I get spam advertising by text message from a former broadband provider. I've had no dealings with them for three years since having a complaint against them upheld by ComReg to do with unacceptable service levels and a demand for a refund. But I still get text message ads for memory sticks, routers, etc. They didn't always include an opt-out number, but since they started doing so I've opted out three times, to no avail.

Now, I have no problem dealing with this -- I've emailed to tell them I will be complaining to the [broken link removed] the next time I get an unsolicited text. 

But here's the thing. Their opt-out instruction is to text "stop" to 51155. If you Google that number, you'll see that it seems to be a common number shared by all sorts of services. One of them is [broken link removed], a service I've tried to use before.
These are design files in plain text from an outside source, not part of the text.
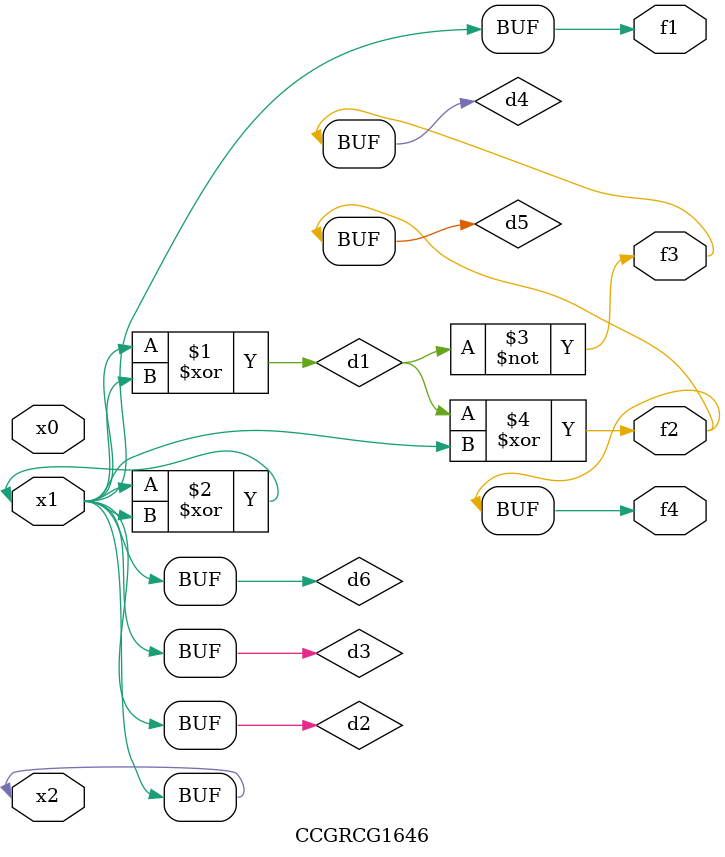
<source format=v>
module CCGRCG1646(
	input x0, x1, x2,
	output f1, f2, f3, f4
);

	wire d1, d2, d3, d4, d5, d6;

	xor (d1, x1, x2);
	buf (d2, x1, x2);
	xor (d3, x1, x2);
	nor (d4, d1);
	xor (d5, d1, d2);
	buf (d6, d2, d3);
	assign f1 = d6;
	assign f2 = d5;
	assign f3 = d4;
	assign f4 = d5;
endmodule

</source>
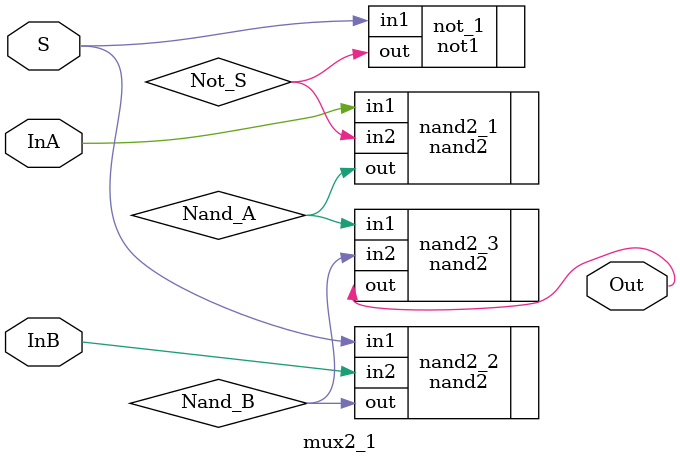
<source format=v>
   /*
    CS/ECE 552 Spring '20
    Homework #1, Problem 1

    2-1 mux template
*/
module mux2_1(InA, InB, S, Out);
	input   InA, InB;
	input   S;
	output  Out;
	
	// Use only NAND, NOR and NOT
    // YOUR CODE HERE
	 
	wire Not_S, Nand_A, Nand_B;
	not1 not_1(.in1(S), .out(Not_S));
	nand2 nand2_1(.in1(InA), .in2(Not_S), .out(Nand_A));
	nand2 nand2_2(.in1(S), .in2(InB), .out(Nand_B));
	nand2 nand2_3(.in1(Nand_A), .in2(Nand_B), .out(Out));

	
endmodule

</source>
I never received any reply from them and ran the risk of being clamped. When I looked at my text to them on my phone, which groups all texts to the same number together, I noticed that I had previously sent a "stop" to that number in an attempt to opt out from my former broadband provider's spam. However, I don't know if this was the reason that I never got any response from the parking people -- how would they even know I'd sent a "stop" to that number?

So, can anyone tell me how that works? How can a sender of a text tell you to opt out by texting a number which is shared by many others? And what happens when you do?


----------